Thirty-seven years after its beginning, over 300 EM physicians have graduated from the HCMC residency. Many are practicing in Minnesota. Many have provided service to their communities and to the specialty. Many have reached the academic level of Professor of Emergency Medicine. Hildred Prose RN, the intrepid ED Nursing Director who instigated so much progress retired from her clinical duties in 1965 and became determined to preserve the history of “the General.” The move to the new hospital in 1976 could have meant a disastrous loss of historic documents and equipment were it not for Prose.

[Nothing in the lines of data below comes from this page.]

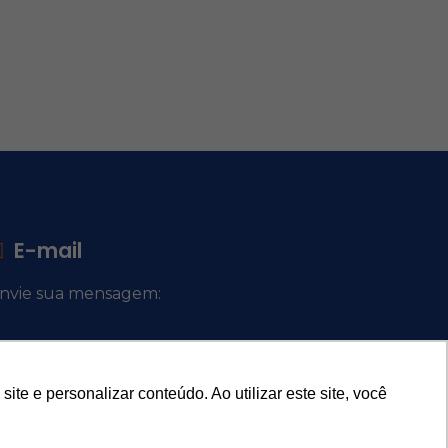
E-mail
nvie sua mensagem:
ocacional@comsantosanjos.org.br
e e personalizar conteúdo. Ao utilizar este site, você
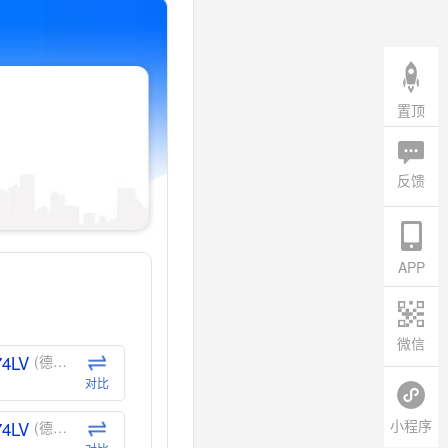
置顶
反馈
APP
微信
74LV
(德州仪器-TI)
对比
小程序
74LV
(德州仪器-TI)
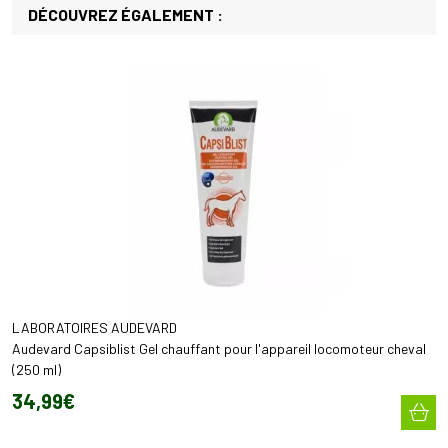
DÉCOUVREZ ÉGALEMENT :
LABORATOIRES AUDEVARD
Audevard Capsiblist Gel chauffant pour l'appareil locomoteur cheval
(250 ml)
34
,
99
€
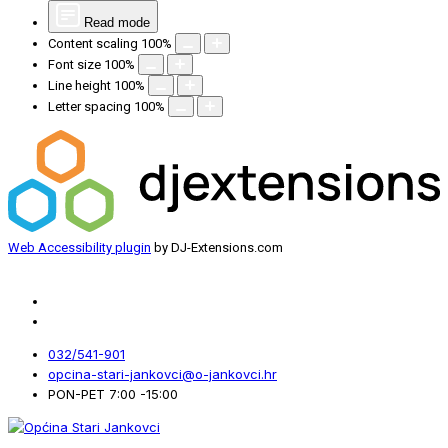
Read mode
Content scaling
100
%
Font size
100
%
Line height
100
%
Letter spacing
100
%
Web Accessibility plugin
by DJ-Extensions.com
032/541-901
opcina-stari-jankovci@o-jankovci.hr
PON-PET 7:00 -15:00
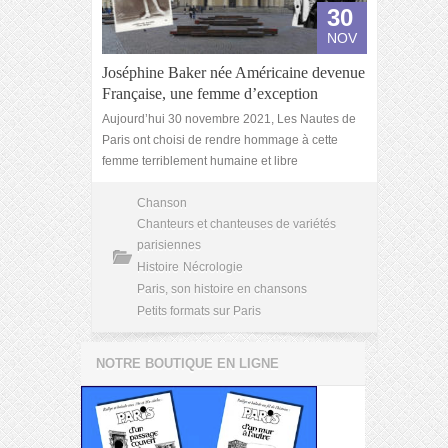
30
NOV
Joséphine Baker née Américaine devenue
Française, une femme d’exception
Aujourd’hui 30 novembre 2021, Les Nautes de
Paris ont choisi de rendre hommage à cette
femme terriblement humaine et libre
Chanson
Chanteurs et chanteuses de variétés
parisiennes
Histoire
Nécrologie
Paris, son histoire en chansons
Petits formats sur Paris
NOTRE BOUTIQUE EN LIGNE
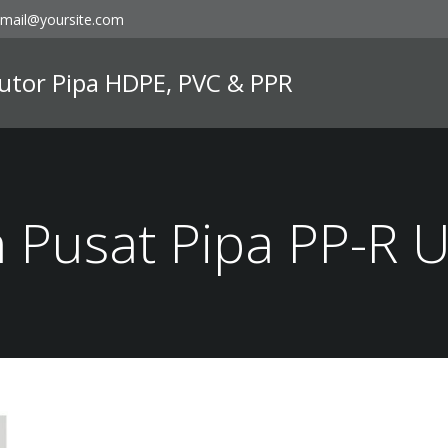
mail@yoursite.com
ibutor Pipa HDPE, PVC & PPR
n Pusat Pipa PP-R 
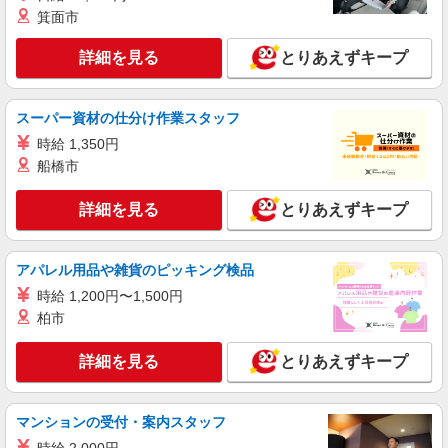
野菜・果物の品出し
箕面市
時給1295円〜時給1445円※時間・曜日によ
詳細を見る
とりあえずキープ
る ※加給含む 時給1295円〜 ※9時迄 時給＋
100円 ※16時（17時）以降 時給＋150円 ※日・
東京都杉並区上井草2-6-6
祝日 時給＋150円
スーパー資材の仕分け作業スタッフ
詳細を見る
キープ
時給 1,350円
船橋市
パート
生活協同組合コープみらい コープ杉並井草店
詳細を見る
とりあえずキープ
野菜・果物の品出し
時給1295円〜時給1445円※時間・曜日によ
る ※加給含む 時給1295円〜 ※9時迄 時給＋
アパレル用品や雑貨のピッキング検品
100円 ※16時（17時）以降 時給＋150円 ※日・
東京都杉並区井草2丁目23-8
時給 1,200円〜1,500円
祝日 時給＋150円
柏市
詳細を見る
キープ
詳細を見る
とりあえずキープ
パート
生活協同組合コープみらい コープ上井草店
お肉の加工・品出し等
マンションの受付・案内スタッフ
時給1315円〜時給1465円※時間・曜日によ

She convinced hospital administration, with support from the HCMC Service League, to devote a few rooms in the basement of the new hospital to house a collection of documents, photos, equipment, and written histories of experiences she and others had saved. This formally became the HCMC Historical Museum in 1994. Audrey Kuhne and Donna Hoover, RN, Medicine Service Supervisor, among many others, helped Prose upgrade and maintain the exhibits in the museum. Prose fully retired in 2008 after 60 years of service. The museum is now open to the public.